What you will do — Print the lines of the data, starting with the first, up to and including the line where "Madison | 1979 |" appears.

Information —
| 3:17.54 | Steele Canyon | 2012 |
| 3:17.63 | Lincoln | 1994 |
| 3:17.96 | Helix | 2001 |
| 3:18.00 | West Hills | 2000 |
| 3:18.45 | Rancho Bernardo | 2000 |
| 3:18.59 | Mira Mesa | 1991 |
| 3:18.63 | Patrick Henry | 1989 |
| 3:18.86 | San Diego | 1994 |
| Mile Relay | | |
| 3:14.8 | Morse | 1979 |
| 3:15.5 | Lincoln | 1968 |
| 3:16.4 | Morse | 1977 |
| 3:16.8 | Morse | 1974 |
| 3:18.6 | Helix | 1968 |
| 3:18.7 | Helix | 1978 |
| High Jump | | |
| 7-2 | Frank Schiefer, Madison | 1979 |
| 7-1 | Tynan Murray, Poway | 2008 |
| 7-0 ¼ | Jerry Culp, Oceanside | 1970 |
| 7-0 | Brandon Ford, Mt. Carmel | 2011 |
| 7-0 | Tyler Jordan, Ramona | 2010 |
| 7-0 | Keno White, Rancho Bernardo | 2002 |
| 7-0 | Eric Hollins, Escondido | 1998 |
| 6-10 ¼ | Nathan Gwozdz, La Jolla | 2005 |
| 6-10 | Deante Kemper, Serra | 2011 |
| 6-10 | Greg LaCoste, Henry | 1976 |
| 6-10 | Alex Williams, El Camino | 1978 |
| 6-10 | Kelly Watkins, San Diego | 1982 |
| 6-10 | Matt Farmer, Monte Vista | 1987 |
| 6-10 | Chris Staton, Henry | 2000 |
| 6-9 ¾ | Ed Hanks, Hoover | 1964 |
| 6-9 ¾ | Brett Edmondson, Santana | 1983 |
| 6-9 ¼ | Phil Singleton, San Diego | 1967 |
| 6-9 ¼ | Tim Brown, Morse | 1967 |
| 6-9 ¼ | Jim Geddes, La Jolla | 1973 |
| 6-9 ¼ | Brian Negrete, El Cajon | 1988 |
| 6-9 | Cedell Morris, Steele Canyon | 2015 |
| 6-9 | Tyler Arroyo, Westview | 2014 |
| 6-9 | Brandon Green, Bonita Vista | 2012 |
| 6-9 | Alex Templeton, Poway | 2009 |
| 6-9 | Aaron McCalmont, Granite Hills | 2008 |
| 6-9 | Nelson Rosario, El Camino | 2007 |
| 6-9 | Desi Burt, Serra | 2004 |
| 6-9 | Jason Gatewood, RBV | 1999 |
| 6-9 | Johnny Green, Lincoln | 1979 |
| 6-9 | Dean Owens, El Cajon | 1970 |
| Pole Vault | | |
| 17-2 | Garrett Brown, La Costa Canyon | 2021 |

Exercise answer —
| 3:17.54 | Steele Canyon | 2012 |
| 3:17.63 | Lincoln | 1994 |
| 3:17.96 | Helix | 2001 |
| 3:18.00 | West Hills | 2000 |
| 3:18.45 | Rancho Bernardo | 2000 |
| 3:18.59 | Mira Mesa | 1991 |
| 3:18.63 | Patrick Henry | 1989 |
| 3:18.86 | San Diego | 1994 |
| Mile Relay | | |
| 3:14.8 | Morse | 1979 |
| 3:15.5 | Lincoln | 1968 |
| 3:16.4 | Morse | 1977 |
| 3:16.8 | Morse | 1974 |
| 3:18.6 | Helix | 1968 |
| 3:18.7 | Helix | 1978 |
| High Jump | | |
| 7-2 | Frank Schiefer, Madison | 1979 |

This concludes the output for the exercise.